--- Problem to solve ---
State how many lines in the items below contain the string "oppositeDirection", and give only the number.

⁂

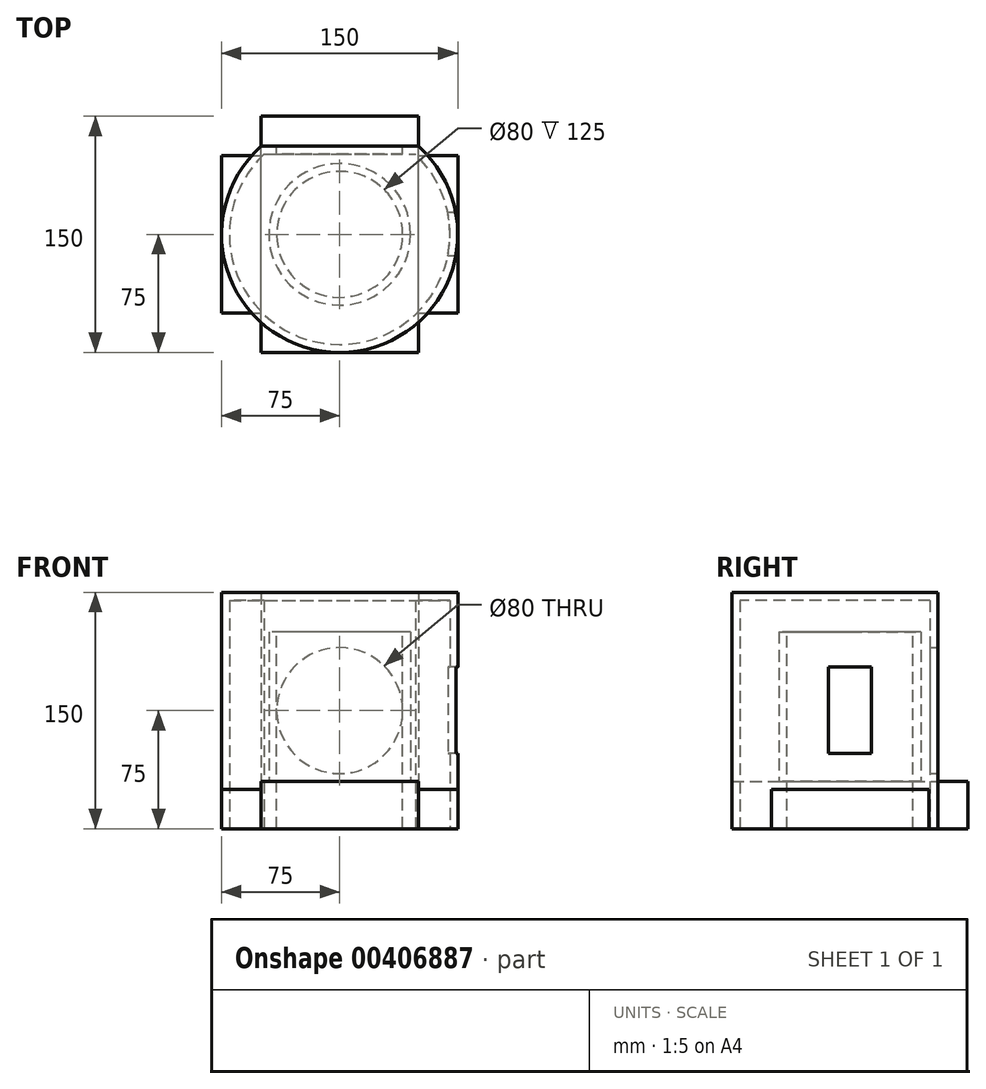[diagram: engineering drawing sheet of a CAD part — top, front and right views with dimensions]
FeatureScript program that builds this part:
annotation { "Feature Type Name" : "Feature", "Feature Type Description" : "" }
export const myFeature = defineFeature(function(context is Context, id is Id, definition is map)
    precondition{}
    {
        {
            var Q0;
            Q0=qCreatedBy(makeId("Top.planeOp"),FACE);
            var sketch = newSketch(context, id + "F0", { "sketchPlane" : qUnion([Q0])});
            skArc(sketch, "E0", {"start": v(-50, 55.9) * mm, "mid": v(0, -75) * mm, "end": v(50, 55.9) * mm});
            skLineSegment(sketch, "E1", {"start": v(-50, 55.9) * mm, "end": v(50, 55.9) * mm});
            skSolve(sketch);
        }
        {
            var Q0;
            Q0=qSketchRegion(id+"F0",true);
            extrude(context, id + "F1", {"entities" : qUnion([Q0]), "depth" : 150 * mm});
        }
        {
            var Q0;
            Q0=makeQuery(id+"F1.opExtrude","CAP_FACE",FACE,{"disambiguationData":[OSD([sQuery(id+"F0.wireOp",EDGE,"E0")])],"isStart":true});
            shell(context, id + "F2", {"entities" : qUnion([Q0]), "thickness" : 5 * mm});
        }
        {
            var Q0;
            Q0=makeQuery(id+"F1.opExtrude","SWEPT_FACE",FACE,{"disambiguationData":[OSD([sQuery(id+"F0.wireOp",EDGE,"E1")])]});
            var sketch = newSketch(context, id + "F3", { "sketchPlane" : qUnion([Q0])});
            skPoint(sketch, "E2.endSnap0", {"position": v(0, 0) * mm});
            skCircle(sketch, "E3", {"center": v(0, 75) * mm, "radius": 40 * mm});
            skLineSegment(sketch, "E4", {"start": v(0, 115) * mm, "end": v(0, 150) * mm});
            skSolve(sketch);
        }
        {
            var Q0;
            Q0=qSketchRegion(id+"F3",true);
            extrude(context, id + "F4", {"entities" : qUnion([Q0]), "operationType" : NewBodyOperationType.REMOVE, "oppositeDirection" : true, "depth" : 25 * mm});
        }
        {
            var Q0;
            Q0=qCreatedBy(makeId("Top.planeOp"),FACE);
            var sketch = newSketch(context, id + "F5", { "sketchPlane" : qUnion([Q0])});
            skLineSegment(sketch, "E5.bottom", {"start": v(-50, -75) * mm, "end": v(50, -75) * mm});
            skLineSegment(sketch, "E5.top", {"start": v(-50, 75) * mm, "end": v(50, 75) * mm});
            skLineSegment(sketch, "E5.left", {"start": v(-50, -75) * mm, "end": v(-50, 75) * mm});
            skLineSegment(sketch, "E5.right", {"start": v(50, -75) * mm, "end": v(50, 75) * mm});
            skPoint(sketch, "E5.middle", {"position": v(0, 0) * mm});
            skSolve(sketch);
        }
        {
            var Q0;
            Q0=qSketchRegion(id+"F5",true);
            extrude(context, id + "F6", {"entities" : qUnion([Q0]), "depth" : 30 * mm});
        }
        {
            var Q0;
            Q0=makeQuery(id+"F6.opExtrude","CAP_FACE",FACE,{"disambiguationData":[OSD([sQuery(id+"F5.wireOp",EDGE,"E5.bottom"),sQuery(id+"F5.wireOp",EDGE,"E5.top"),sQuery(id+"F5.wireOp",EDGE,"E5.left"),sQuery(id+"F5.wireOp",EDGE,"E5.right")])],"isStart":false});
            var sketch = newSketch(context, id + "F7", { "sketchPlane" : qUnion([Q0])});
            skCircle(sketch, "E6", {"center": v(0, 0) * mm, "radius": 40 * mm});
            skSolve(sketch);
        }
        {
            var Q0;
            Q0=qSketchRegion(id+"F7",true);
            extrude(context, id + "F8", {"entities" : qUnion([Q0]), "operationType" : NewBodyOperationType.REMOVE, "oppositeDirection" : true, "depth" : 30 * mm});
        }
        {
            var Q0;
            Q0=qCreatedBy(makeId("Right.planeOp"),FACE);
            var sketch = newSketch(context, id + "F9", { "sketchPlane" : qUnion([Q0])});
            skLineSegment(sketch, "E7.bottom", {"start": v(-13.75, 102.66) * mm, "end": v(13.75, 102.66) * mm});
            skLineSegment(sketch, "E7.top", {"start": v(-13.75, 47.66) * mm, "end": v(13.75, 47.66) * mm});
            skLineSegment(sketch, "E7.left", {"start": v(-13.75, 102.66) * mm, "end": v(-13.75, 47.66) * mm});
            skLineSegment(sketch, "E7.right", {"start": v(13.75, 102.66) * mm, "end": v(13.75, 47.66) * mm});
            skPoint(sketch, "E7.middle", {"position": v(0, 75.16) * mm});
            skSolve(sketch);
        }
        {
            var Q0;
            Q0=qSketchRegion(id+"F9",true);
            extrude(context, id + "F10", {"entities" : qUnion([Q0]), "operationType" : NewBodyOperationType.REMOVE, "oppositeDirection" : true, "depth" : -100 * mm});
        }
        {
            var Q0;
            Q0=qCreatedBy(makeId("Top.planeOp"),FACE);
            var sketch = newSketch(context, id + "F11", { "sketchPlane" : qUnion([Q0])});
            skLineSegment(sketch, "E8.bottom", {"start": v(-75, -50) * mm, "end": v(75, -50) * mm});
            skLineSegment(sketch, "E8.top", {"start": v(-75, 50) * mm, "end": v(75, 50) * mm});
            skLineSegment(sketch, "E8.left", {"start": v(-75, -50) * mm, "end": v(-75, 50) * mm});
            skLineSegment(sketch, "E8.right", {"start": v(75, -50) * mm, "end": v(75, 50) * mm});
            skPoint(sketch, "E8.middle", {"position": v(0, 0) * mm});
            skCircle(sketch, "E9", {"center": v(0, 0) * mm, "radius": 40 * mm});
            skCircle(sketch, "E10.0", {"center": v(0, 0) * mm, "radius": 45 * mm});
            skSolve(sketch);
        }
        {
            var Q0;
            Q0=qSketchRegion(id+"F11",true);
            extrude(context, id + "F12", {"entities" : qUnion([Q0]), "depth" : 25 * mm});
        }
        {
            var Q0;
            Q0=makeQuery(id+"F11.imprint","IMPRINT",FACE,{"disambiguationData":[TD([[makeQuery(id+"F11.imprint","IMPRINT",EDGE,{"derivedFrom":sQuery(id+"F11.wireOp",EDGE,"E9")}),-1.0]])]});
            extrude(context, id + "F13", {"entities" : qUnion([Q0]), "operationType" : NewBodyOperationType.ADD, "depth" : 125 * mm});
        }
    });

⁂

--- Solution ---
3